Two Bills Seek to Define Marriage


ANNAPOLIS (March 12, 2009)—Supporters of same-sex marriage argued that the issue is a civil right during a House Judiciary Committee hearing Thursday.

But opponents said that allowing homosexuals to marry is "unnatural" and would undermine the institution of marriage.

One bill heard before the committee would open the door to the recognition of same-sex marriages in the state by amending Maryland's current statute to apply to any two individuals not otherwise prohibited by law.

A second bill called for a constitutional amendment to define marriage as being between a man and a woman. Marylanders would vote on the issue in the November 2010 general election.

For Delegate Heather Mizeur, D-Montgomery, a co-sponsor of the first bill, the issue was personal.

Mizeur said she and her spouse, Deborah Mizeur, were married three years ago on the western shore of the Chesapeake Bay. She described her family as "pretty much like any other mundane couple in Maryland."

"The only thing that distinguishes my family from any others is that we're not treated the same under the law," Mizeur said.

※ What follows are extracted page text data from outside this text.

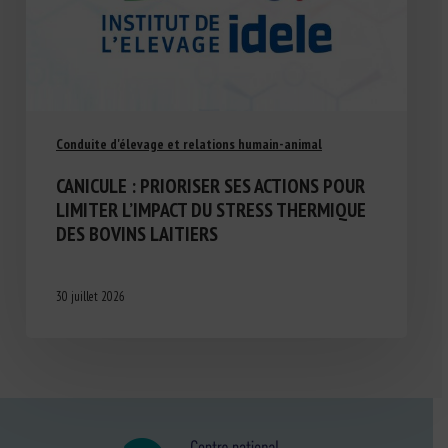
Conduite d'élevage et relations humain-animal
CANICULE : PRIORISER SES ACTIONS POUR
LIMITER L’IMPACT DU STRESS THERMIQUE
DES BOVINS LAITIERS
30 juillet 2026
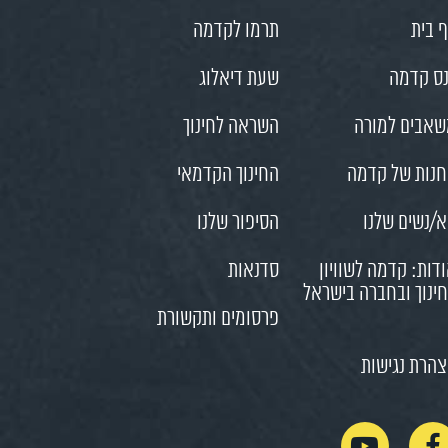
 בית
תרמו לקדמה
ס קדמה
שעת דיאלוג
אבים למורה
השראה לחינוך
נות של קדמה
החינוך הקדמאי
/נשים שלנו
הסיפור שלנו
דות: קדמה לשוויון
סדנאות
ינוך ובחברה בישראל
פרסומים ותקשורת
הרת נגישות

Without a recognized marriage, same-sex couples in Maryland do not share many of the rights of married couples, including tax-filing and inheritance rights. Gov. Martin O'Malley has proposed covering health benefits to state employees' domestic partners and dependents as part of the 2010 budget.

According to the American Civil Liberties Union, which testified on behalf of expanding the definition of marriage, more than 400 state laws and 1,000 federal laws are tied to marriage.

But the Rev. Pierre Bynum, chaplain and national prayer director for the Family Research Council, said that the first bill would undermine the institution of marriage and adversely affect children.

"Homosexual marriage would dilute the strength of marriage in our society," he said. He described homosexual marriage as "unnatural" and homosexual relationships as "anomalies."

"There's a difference between society tolerating anomalies and making an anomaly mainstream," he said before the hearing.

Richard Cohen, director of the International Healing Foundation in Prince George's County, said that he struggled with same-sex attractions decades ago before undergoing therapy.

"I'm happy to tell you all that I came out straight," he said.

Many of the proponents of allowing gay marriage saw it as a civil rights issue.

Travis Britt, the husband of former Sen. Gwendolyn T. Britt, D-Prince George's, who had been a co-sponsor of a similar bill before her death, also testified. Britt recounted his experiences during the Civil Rights movement, which included being beaten by a mob in Liberty, Miss., and spending 40 days in jail.

"Civil rights for gays and lesbians are just as important as civil rights for anyone else," he said.

Delegate Don Dwyer Jr., R-Anne Arundel, the lead sponsor of the bill to amend the constitution to define marriage as being between a man and a woman, objected to gay marriage being depicted as a civil rights issue.

"Well, I can tell you, I've met many a former homosexual, and I have yet to meet a former African-American," he said.

Attorney General Douglas Gansler said the issue was ultimately about equality. If it didn't happen this year, it would happen eventually, he said.

"Twenty years from now, and hopefully way less than that, we will have marriage equality in every state in the United States," he said.

Capital News Service contributed to this report.